Vivarium |
Land/Jahr: DK / IRL / B 2019 |
Genre: Thriller |
Regie: Lorcan Finnegan |
Darsteller: Jesse Eisenberg Imogen Poots Jonathan Aris |
FSK: ab 16 Jahren |
Dauer: 98 Minuten |
Kaufstart: 12. Juni 2020 |
Label: Concorde |
Tom und Gemma sind ein junges Paar, das sich endlich eine gemeinsame Zukunft mit möglichen Kindern aufbauen möchte und dafür schon seit geraumer Zeit auf der Suche nach einem eigenen Haus ist. Der etwas seltsame Immobilienmakler Martin von der Wohnsiedlung Yonder scheint dabei die perfekte neue Bleibe zu haben. Ein optimal auf die zukünftige Familienplanung ausgerichtetes Musterhaus in einer einheitlichen Siedlung. So einheitlich, dass praktisch jedes Haus im umliegenden Häuserblock absolut identisch aussieht.

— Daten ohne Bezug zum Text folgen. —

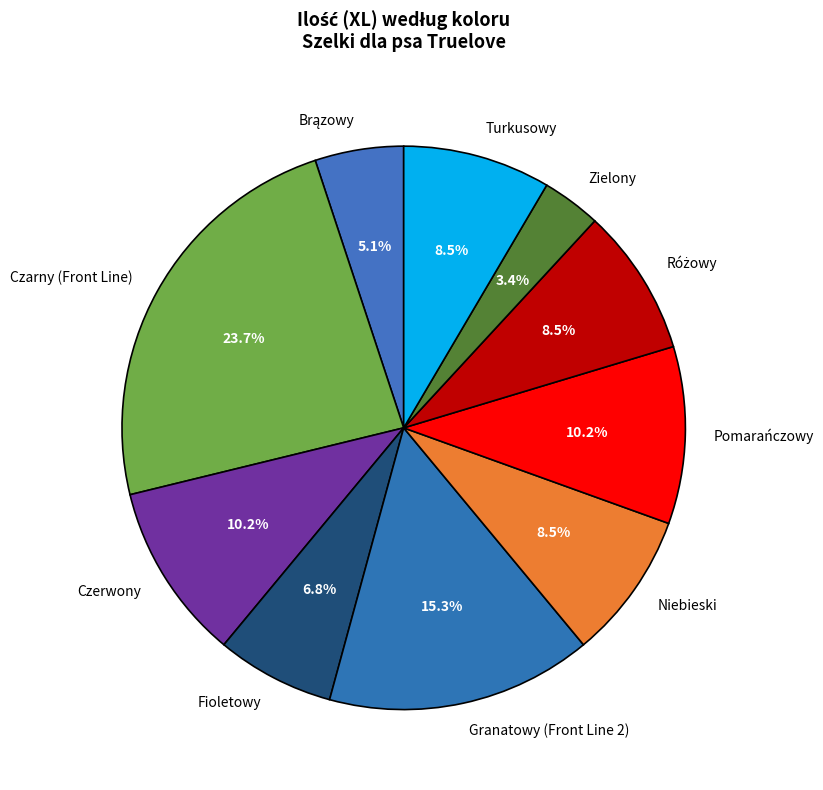

Approximately how many times larger is the value at Czerwony compared to Czarny (Front Line)?

0.4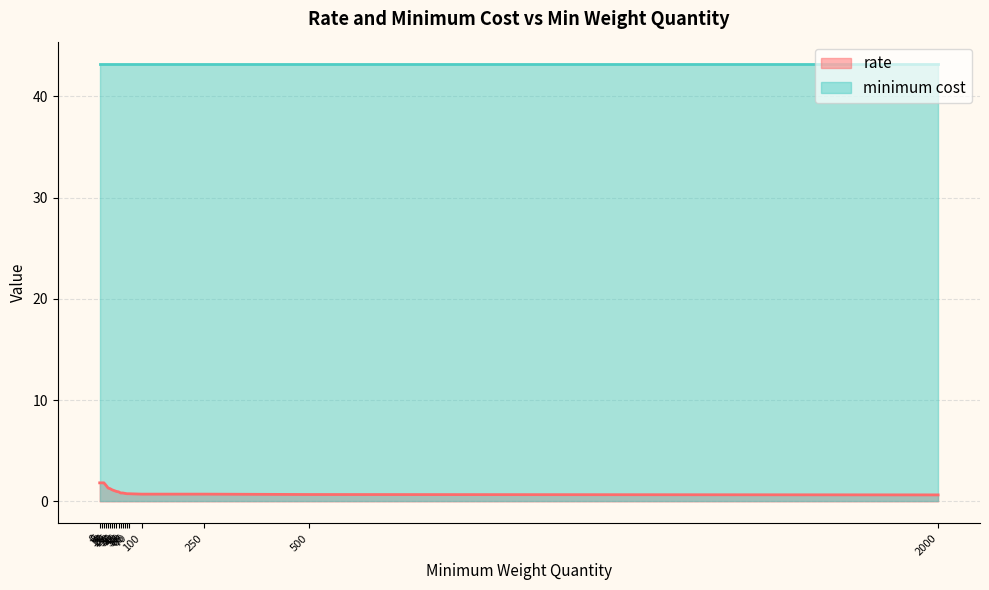

Read the value at 65.

0.8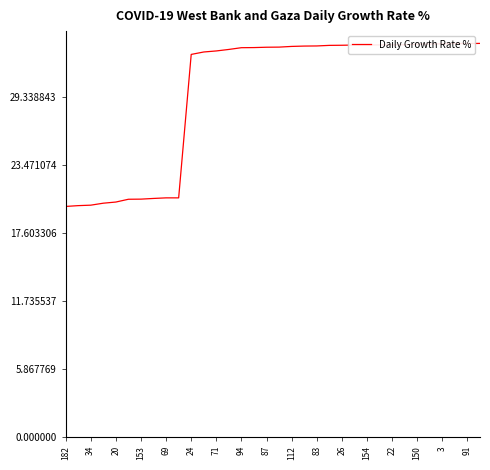

What is the smallest value displayed?

19.9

Kaum den hübschen Garten besichtigt stellt das Paar allerdings fest: Martin hat sich längst aus dem Staub gemacht und die Siedlung scheint ein so mysteriöser Irrgarten zu sein, dass sie den Ausgang einfach nicht mehr finden. Tom und Gemma sind fortan in ihrem neuen Haus mit der Nummer 9 gefangen – und das passende Kind wird auch noch samt Lebensmitteln unbemerkt gleich vor die Tür geliefert. Doch nur, wenn sie das seltsame Baby großziehen, sollen sie ihre Freiheit zurückerlangen…
Kritik:
Mit seinen 36 Jahren ist Jesse Eisenberg sicherlich in einem Alter, in dem die weitere Familienplanung durchaus noch im Rahmen der Möglichkeiten liegt. Das erste gemeinsame Filmkind mit Imogen Poots hat er sich dabei aber wahrscheinlich etwas anders vorgestellt, als einen außergewöhnlich schnell wachsenden Mutanten in einem Karton sprichwörtlich „vom Storch“ geliefert zu bekommen. Aber in „Vivarium“ geht eben so einiges nicht ganz mit rechten Dingen zu.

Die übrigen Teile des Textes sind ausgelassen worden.